1. PINTO, Marcus Vinicius et al. Brazilian Consensus For Diagnosis, Management And Treatment Of Transthyretin Familial Amyloid Polyneuropathy. Arquivos de Neuro-psiquiatria, [s.l.], v. 76, n. 9, p.609-621, set. 2018. FapUNIFESP (SciELO). DOI. Disponível em: link. Acesso em: 21 ago. 2019.

2. Adams D, Suhr OB, Hund E, Obici L, Tournev I, Campistol JM et al. First European consensus for diagnosis, management, and treatment of transthyretin familial amyloid polyneuropathy. Curr Opin Neurol. 2016 Feb;29 Suppl 1:S14-26. Disponível em: link. Acesso em: 22 de jul. 2021.

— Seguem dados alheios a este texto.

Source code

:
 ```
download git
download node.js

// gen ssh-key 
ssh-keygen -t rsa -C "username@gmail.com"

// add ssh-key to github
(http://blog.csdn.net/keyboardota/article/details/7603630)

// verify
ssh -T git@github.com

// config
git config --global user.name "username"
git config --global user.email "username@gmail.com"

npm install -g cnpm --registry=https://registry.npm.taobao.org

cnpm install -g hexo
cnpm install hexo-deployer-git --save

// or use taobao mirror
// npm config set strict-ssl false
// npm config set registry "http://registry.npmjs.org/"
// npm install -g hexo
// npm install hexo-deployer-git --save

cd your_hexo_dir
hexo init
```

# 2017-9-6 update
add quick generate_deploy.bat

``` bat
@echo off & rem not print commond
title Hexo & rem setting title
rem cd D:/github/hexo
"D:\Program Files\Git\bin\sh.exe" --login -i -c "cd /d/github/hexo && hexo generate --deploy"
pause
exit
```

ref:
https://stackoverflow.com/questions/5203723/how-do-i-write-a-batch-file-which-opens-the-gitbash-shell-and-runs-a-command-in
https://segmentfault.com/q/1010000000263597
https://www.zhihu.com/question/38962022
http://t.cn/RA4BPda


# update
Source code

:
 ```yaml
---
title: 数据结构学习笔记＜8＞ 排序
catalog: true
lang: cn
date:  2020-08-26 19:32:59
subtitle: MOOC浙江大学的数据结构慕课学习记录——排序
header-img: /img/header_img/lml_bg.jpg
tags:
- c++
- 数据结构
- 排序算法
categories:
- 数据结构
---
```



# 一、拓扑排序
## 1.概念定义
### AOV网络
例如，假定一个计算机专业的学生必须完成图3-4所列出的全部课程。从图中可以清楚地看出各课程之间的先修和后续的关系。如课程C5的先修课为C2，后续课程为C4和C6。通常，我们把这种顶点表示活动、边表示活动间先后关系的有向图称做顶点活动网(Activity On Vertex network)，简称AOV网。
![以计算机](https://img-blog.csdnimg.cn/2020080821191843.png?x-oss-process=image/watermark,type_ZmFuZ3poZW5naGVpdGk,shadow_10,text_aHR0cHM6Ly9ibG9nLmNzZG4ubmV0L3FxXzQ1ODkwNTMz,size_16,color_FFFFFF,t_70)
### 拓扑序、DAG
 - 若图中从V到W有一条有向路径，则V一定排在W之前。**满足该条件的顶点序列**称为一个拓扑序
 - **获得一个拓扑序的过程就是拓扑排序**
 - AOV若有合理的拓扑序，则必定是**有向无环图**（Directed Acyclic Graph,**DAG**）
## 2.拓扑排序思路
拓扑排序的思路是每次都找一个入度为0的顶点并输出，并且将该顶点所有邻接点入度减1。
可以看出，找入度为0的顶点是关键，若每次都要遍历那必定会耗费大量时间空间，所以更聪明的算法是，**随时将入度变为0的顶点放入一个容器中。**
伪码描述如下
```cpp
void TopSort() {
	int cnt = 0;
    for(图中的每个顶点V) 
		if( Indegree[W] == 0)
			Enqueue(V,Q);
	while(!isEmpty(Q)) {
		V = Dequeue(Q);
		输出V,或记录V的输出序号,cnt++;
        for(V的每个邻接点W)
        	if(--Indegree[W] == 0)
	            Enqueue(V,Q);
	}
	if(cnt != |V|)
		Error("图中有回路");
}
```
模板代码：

3. Gertz MA. Hereditary ATTR amyloidosis: burden of illness and diagnostic challenges. Am J Manag Care. 2017 Jun;23(7 Suppl):S107-S112. Review. PubMed PMID: 28978215. Disponível em: link. Acesso em: 27 de jul. 2021.

4. LOPES, Alice et al. Life Paths Of Patients With Transthyretin-related Familial Amyloid Polyneuropathy: A Descriptive Study. Journal Of Community Genetics, [s.l.], v. 9, n. 1, p.93-99, 19 out. 2017. Springer Nature. DOI. Disponível em: link. Acesso em: 22 jul. 2021.

5. Sekijima Y. Hereditary Transthyretin Amyloidosis. 2001 Nov 5 [Updated 2018 Dec 20]. In: Adam MP, Ardinger HH, Pagon RA, et al., editors. GeneReviews® [Internet]. Seattle (WA): University of Washington, Seattle; 1993-2020. Disponível em: link. Acesso em: 22 de julho de 2021.